I don’t usually get on my soap box—but I cannot hold my tongue. Or in this case, cannot keep my fingers from skating across the keyboard. I am going to address one of my pet peeves--those who do not appreciate the gift of writing. I have three short stories published by The Wild Rose Press which is now White Rose Publishing. After taking countless classes in creative writing, both at local colleges and online, attending workshops and conferences and putting in far longer than the average eight hour day, I fancied myself the next Nora Roberts. I sent out query letters and partial manuscripts to literary agents all over the state of New York, certain they’d be ringing my phone off the hook. No such luck. Those phone calls never came, but one rejection letter after the next filled my mailbox to the hilt. Devastated, my heart wept. Totally disillusioned, I was ready to throw my dream of writing out the window. But then I wised up and realized the only way to get what I wanted was to fight for it with all I was made of. And that’s when things changed.
When I want something, I develop a competitive edge. And perhaps that’s what it took to push me so hard. After pulling my head out of the clouds, I developed a stiff upper lip and some mighty tough skin. And you know what they say…when the going gets tough…the tough get going. So I buckled down and enrolled in as many writing classes as I could find, polishing my manuscript to the best of my ability. And after getting feedback on it from my critique group, I felt ready to pitch it to a New York agent at a writers conference.
Nervous but confident, I presented my ten minute pitch, feeling certain I’d be asked to submit the entire manuscript. Once more, my dreams were shattered. The agent handed me back my business card…and I sure didn’t need him to show me the door.
Feeling sorry for myself, I was once again thinking perhaps writing just wasn’t meant to be. But then someone sat beside me at Starbucks while I was drinking a cup of coffee. I was so upset I wound up pouring my heart out to this woman who I had never met before. She handed me her business card and told me to submit my manuscript to The Wild Rose Press. That woman was Liana Laverentz. And that’s how I got my foot in the door with The Wild Rose Press. Through God’s intercession, when one door closed…another door opened.
The editors are wonderful to work with and the authors are willing to go the extra mile to lend a helping hand. Lori Graham is my editor and the feedback she gives me makes my writing shine. And when I got my first contract one year ago, it was like hitting the lottery for a million bucks. It had nothing to do with money.
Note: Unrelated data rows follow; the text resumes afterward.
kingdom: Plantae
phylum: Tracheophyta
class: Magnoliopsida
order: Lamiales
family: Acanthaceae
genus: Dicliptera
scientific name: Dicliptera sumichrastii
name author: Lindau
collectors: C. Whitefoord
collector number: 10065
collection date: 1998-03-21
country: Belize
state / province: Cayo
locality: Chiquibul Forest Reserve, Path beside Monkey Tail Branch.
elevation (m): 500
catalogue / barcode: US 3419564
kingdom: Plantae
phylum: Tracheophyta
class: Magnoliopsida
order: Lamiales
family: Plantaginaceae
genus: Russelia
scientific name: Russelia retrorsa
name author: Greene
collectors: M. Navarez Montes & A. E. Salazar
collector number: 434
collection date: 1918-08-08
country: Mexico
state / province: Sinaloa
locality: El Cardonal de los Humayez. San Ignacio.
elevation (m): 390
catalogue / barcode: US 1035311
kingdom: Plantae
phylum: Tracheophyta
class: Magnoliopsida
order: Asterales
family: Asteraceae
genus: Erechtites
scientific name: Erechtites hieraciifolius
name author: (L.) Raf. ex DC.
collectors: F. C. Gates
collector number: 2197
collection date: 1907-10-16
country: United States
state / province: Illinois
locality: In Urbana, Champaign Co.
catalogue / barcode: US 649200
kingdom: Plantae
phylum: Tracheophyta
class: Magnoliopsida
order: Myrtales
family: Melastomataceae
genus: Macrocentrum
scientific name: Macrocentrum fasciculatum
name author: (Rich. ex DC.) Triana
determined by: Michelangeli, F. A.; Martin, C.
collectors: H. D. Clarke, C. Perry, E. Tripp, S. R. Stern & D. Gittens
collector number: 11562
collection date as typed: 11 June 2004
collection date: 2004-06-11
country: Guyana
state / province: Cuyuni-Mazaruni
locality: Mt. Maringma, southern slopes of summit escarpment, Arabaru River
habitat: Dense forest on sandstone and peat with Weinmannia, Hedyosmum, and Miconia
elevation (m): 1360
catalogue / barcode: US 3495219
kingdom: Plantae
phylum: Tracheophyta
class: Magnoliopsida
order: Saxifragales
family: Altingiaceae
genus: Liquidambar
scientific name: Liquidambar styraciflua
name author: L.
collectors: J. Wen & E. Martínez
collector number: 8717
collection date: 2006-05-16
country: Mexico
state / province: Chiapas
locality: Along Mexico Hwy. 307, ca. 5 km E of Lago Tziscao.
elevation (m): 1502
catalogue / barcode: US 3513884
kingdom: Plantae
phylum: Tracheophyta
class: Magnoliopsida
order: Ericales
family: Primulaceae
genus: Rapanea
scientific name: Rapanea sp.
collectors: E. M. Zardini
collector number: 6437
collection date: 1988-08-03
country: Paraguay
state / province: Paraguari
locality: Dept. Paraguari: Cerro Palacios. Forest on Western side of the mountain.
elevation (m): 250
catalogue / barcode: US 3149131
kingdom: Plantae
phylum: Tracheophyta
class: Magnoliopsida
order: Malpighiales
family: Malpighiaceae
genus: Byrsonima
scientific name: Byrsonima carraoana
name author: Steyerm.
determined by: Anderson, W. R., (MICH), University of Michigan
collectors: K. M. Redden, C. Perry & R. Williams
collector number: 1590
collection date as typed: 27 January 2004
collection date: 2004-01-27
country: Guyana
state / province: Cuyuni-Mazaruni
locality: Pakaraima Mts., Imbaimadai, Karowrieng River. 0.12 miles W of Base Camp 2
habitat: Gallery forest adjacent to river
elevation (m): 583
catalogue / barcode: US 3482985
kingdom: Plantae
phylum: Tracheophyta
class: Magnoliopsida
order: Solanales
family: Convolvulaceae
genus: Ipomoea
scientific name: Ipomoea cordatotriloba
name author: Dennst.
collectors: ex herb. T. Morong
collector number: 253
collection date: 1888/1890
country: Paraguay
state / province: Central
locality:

It was the feeling of accomplishment after striving for it for so long. No one understands a writer like another writer. There is no comparison to those words, “I’d like to offer you a contract.”
So you might be asking yourself where this is going. After my first contract, Lori offered me two more contracts shortly thereafter. Nicola designed my beautiful book covers and Rae Monet designed a killer website for me. I have had three releases this year along with a free read, all in the White Rose line. And my heart swelled with pride. So when someone made the derogatory comment, “I’m sorry you didn’t get a good price for your books,” my heart dropped.
Certainly we don’t get the money the big publishing houses pay, but what we do get is a whole lot more. We have editors who give us the chance to resubmit our work by giving very beneficial feedback, a caring staff, some of the best artists and awesome authors. And we all connect to support, promote, and be there for one another through thick and thin. The bigger publishing houses more than likely wouldn’t have such a rapport. I am proud to be a member of the garden and very proud to write for White Rose Publishing.
writing is a gift, a God-given talent meant to be shared. And I’m proud of my talent and hope to leave my footprint on the world when I’m gone. The emotional rewards far outweigh the monetary. And I know I speak for all writers. Writing is in my blood. If I didn’t get paid a penny, I’d still write in my journal or my blog. I write for emotional healing and to help make this world a better place.
As you know, before the loss of my vision, my passion was painting. Blending colors into a rich palette of crimson, peach and indigo into a desert sunset filled me with peace and tranquility. When I lost my sight, I was devastated for the obvious reasons, but mostly, because I could no longer paint. But after a long and winding road, a new dream resurrected when I discovered I could paint just as vividly with words. I never want to forget the simple beauty of a rose or the exotic beauty of a wildflower. And describing what I used to see and paint in such vivid detail is my way of remembering. Can you put a price tag on that?